Dans la catégorie "immersion au sein d'une communauté atypique", les images qu'Ibrahim Nash’at a réussi à capturer et monter sur une année au plus près des talibans, suite au retrait militaire états-unien d'Afghanistan, sont d'une valeur inestimable et le placent juste un cran en-dessous de l'inégalable Talal Derki avec Djihadistes de père en fils qui se consacrait au portrait d'un père aimant, et accessoirement combattant syrien d'Al-Qaeda. Hollywoodgate est notamment affaibli par les commentaires en voix off de son auteur au début et à la fin du film (totalement superflus, du genre "one thing I cannot move past is the obscene power of those who worship war", au-delà de la précision concernant le contexte de la contrainte) ainsi que par l'utilisation certes réduite d'une musique anxiogène pas vraiment nécessaire. Mais ce sont des considérations presque négligeables en regard du contenu : les premiers pas du taliban Malawi Mansour, commandant nouvellement nommé de l'armée de l'air au lendemain du départ des États-Unis, au moment où il découvre l'existence d'un complexe nommé "Hollywood Gate" et dans lequel la plus grande armée du monde y a laissé plus de 7 milliards de dollars de matériel.

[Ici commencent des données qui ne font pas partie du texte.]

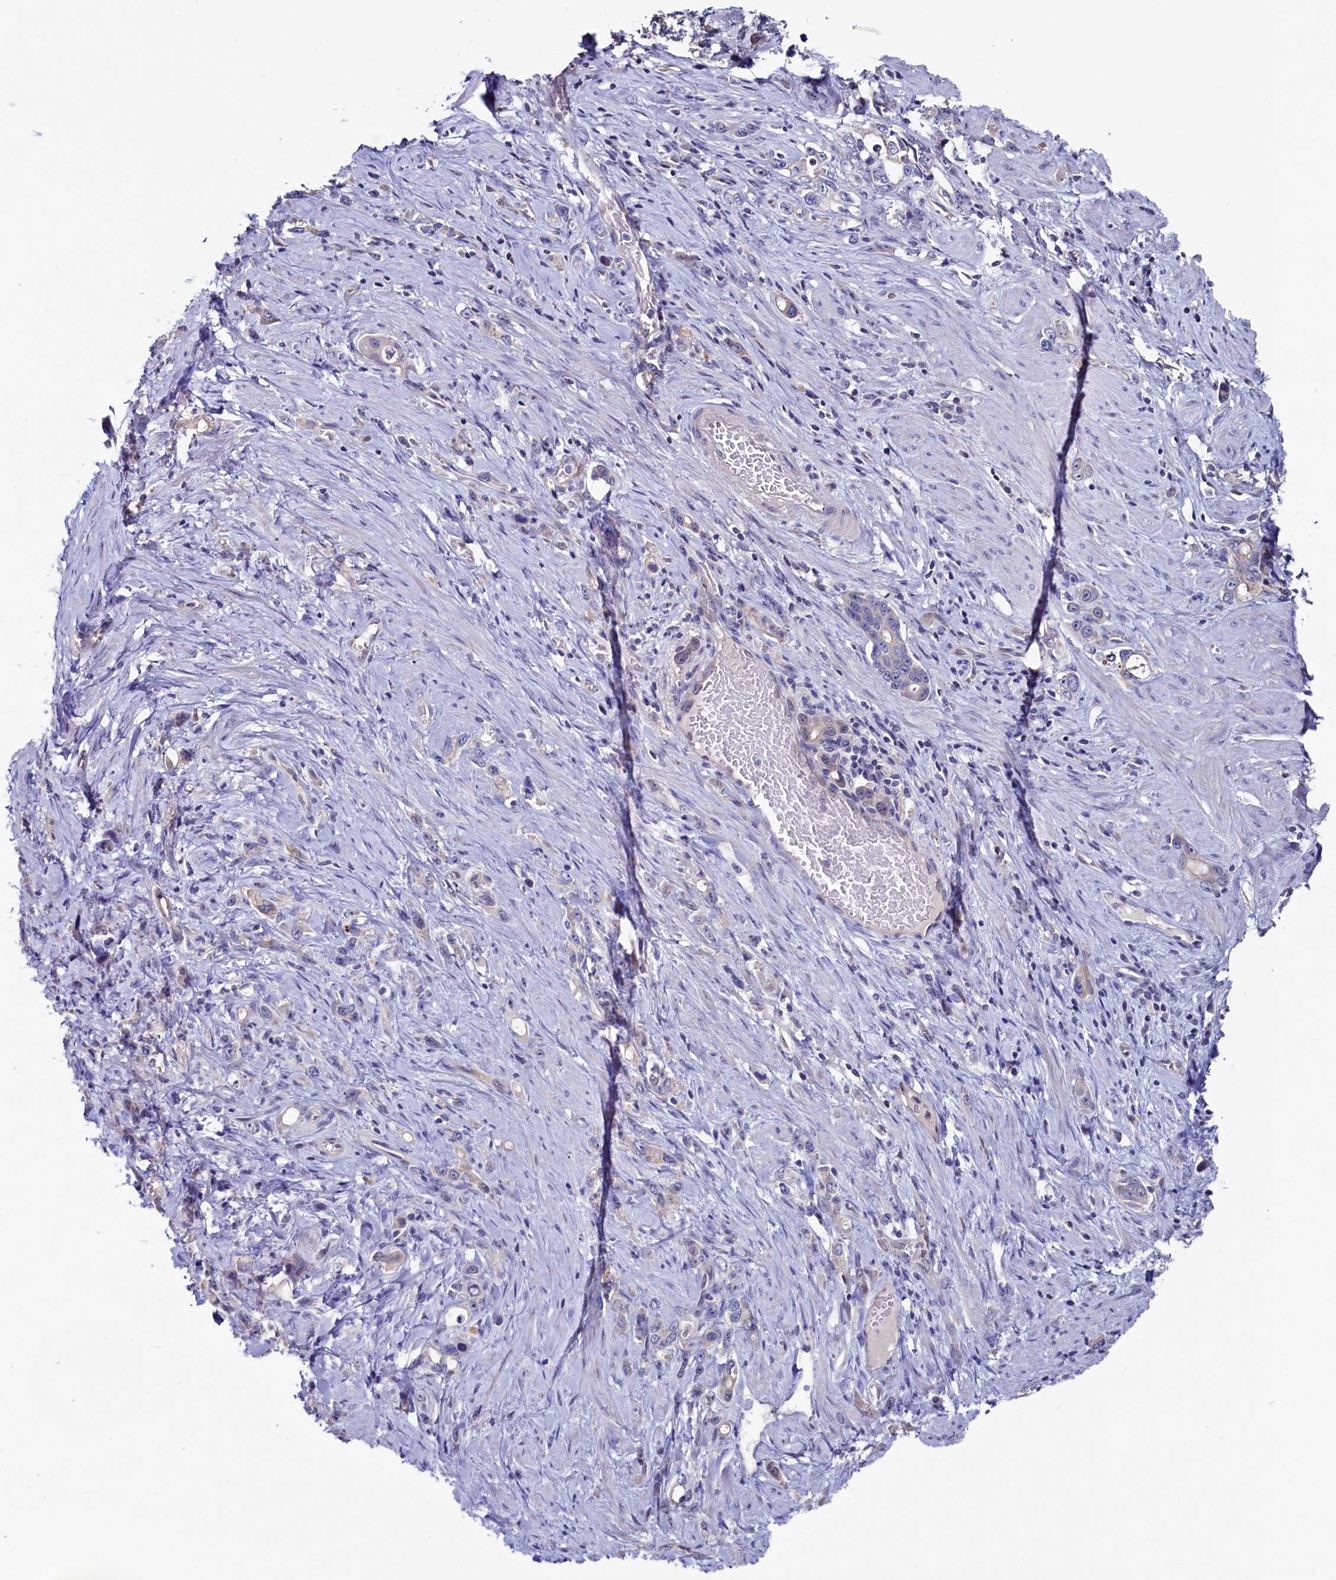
{"staining": {"intensity": "weak", "quantity": "<25%", "location": "cytoplasmic/membranous"}, "tissue": "stomach cancer", "cell_type": "Tumor cells", "image_type": "cancer", "snomed": [{"axis": "morphology", "description": "Adenocarcinoma, NOS"}, {"axis": "topography", "description": "Stomach, lower"}], "caption": "A micrograph of human stomach cancer (adenocarcinoma) is negative for staining in tumor cells.", "gene": "ASTE1", "patient": {"sex": "female", "age": 43}}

Comme un gamin qui ouvrirait un coffre à jouets rempli à ras bord, les talibans découvrent une armada technologique qu'ils n'auraient même pas imaginée en rêve. De la salle de gym suréquipée aux avions de chasse, des fusils mitrailleurs ("bien plus légers que les kalachnikovs") aux médicaments, ils sont au paradis. Ainsi Nash’at suit leurs premières réactions, sous le regard réprobateur de très nombreuses personnes hostiles à cette caméra acceptée par le grand chef à condition qu'il décide de ce qui peut être filmé — le but probable étant de produire des images qui susciteront chez les adversaires de la crainte et de la peur face une telle puissance. Et honnêtement, ça n'a pas de prix. Si initialement le commandant suprême donne des ordres sérieux après avoir témoigné d'un état profondément déconcerté devant l'ampleur de la trouvaille — faire l'inventaire de tout le matériel, réparer les avions (que l'armée américaine a tenté de rendre inutilisables avant de partir) — on accède très vite à un régime puissamment surréaliste, à mesure que la milice islamiste se transforme en département militaire.
Aussi on verra le nouveau commandant taliban essayer les tapis de course ("faites-moi en livrer un chez moi, il faut que je perde un peu du ventre») avant d'interdire au réalisateur de filmer les hélicoptères tant qu'ils ne sont pas réparés. On le voit assurer ses proches qu'ils règneraient sur la terre entière s'ils jouissaient des mêmes ressources militaires que les États-Unis, on le voit se faire mal à la main en giflant un camarade taliban qui a essayé de monter dans un avion malgré son interdiction. C'est un personnage fascinant, qui pourrait régulièrement sortir de l'imaginaire d'un dessinateur de bande-dessinée. Les faits marquants sont innombrables, et vont des menaces incessantes à l'encontre du réalisateur (qui ne le réalisera qu'a posteriori, lors du montage, et le grand manitou rassure ses ouailles en affirmant que "if his intentions are bad, he will die soon", lui qui menacera de mort le ministre de la défense tadjik à la fin du film) à une parade militaire montrant soldats, lance-roquettes, chars d'assaut, avions fraîchement réparés, et... un bataillon de kamikazes à moto. Du gars qui s'amuse à pointer son fusil automatique vers diverses personnes à celui qui se lance dans une variante littéralement improbable de la tirade de Forrest Gump "Life is like a box of chocolates" — en substance : les femmes c'est comme du chocolat, tu voudras pas manger celui qui a traîné par terre s'il n'était pas emballé. Le chocolat a sans doute son avis là-dessus, mais c'est au-delà de ses capacités et la démonstration irréfutable n'a pas autant convaincu que ce qu'il espérait, petit moment comique incongru.
90 minutes qui résument de manière géniale une chronique de la vie quotidienne au sein de l'armée de l'air talibane en cours de structuration. Même si les talibans contrôlent la prise d'image cela n'empêche en rien Hollywoodgate de se faire extrêmement pertinent, au-delà des intentions propagandistes initiales. Une séquence hilarante les montre d'ailleurs galérer concernant une multiplication, personne ne sait combien font 67x100, on propose 21000 et finalement la réponse acceptée sera 67000 — avant de demander un peu plus tard "Est-ce que quelqu'un sait comment piloter un Blackhawk ?"... Le surréalisme documentaire à son apogée, au creux d'une alternance entre scènes de tous les jours et contexte péri-apocalyptique.